The stable-master’s hands froze in mid air, a sizeable pinch of leaf caught between his fingertips. “Who told you?”

“The king,” Gray said.

“That’s impossible,” Ambrose said. “He questioned me himself. He promised to keep us out of this.”

“The king told me to find her, nothing else. I came to my own conclusions about who else might be involved.”

"Did you now? And how did you end up with me?” Ambrose’s hands went back to filling his pipe, but the motions were automatic. His eyes never left Gray’s face.

“The stables are a good place to start,” Gray said. “If the snatch was made outside the palace, someone in the stables would be able to quickly signal that the princess had left. If it was inside, the yard is a busy place, full of deliveries, difficult to guard or search. What better way to get something inside, out?”

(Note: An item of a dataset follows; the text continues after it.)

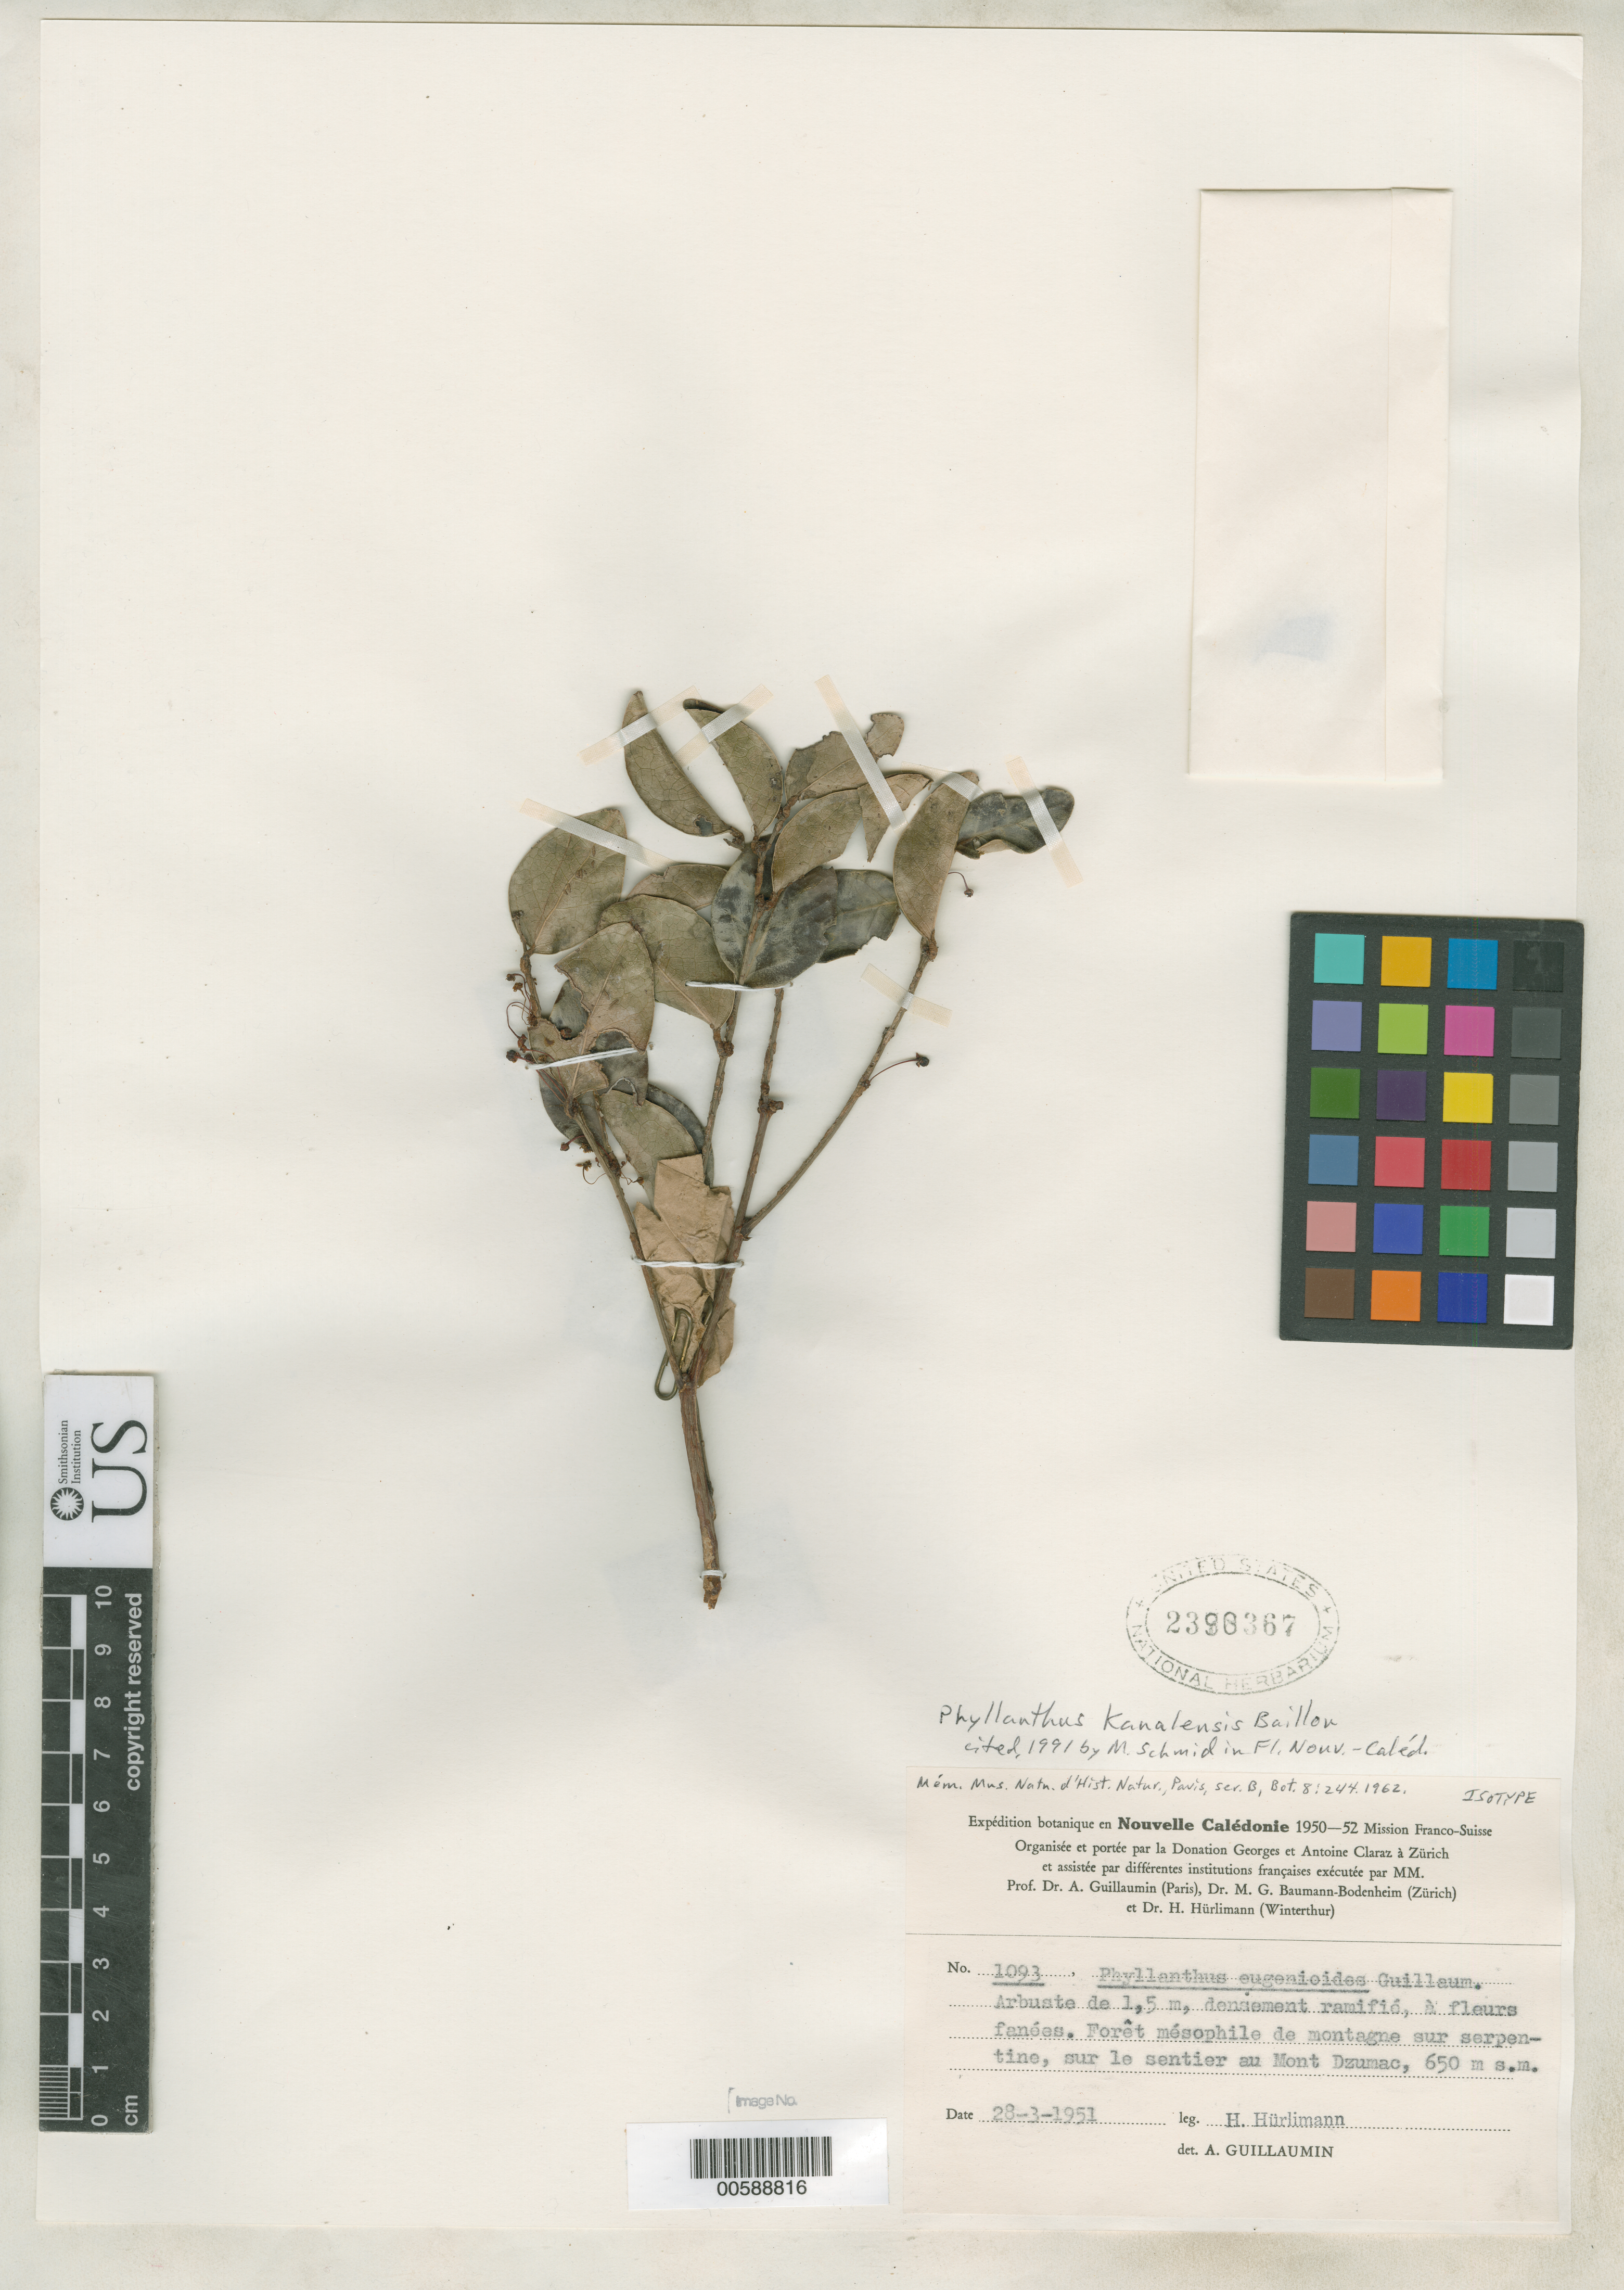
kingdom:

“You’ve given this a lot of thought.”

“Not really. I’m sure there are other ways but, as I say, this is good a place to start.”

“Then you’ve come all this way for nothing.” Ambrose reached for the lamp to light a taper, and as he pulled it across the table between them the flame guttered and went out, leaving them in darkness. “Damn lamps,” he said. “Always when you least expect it.”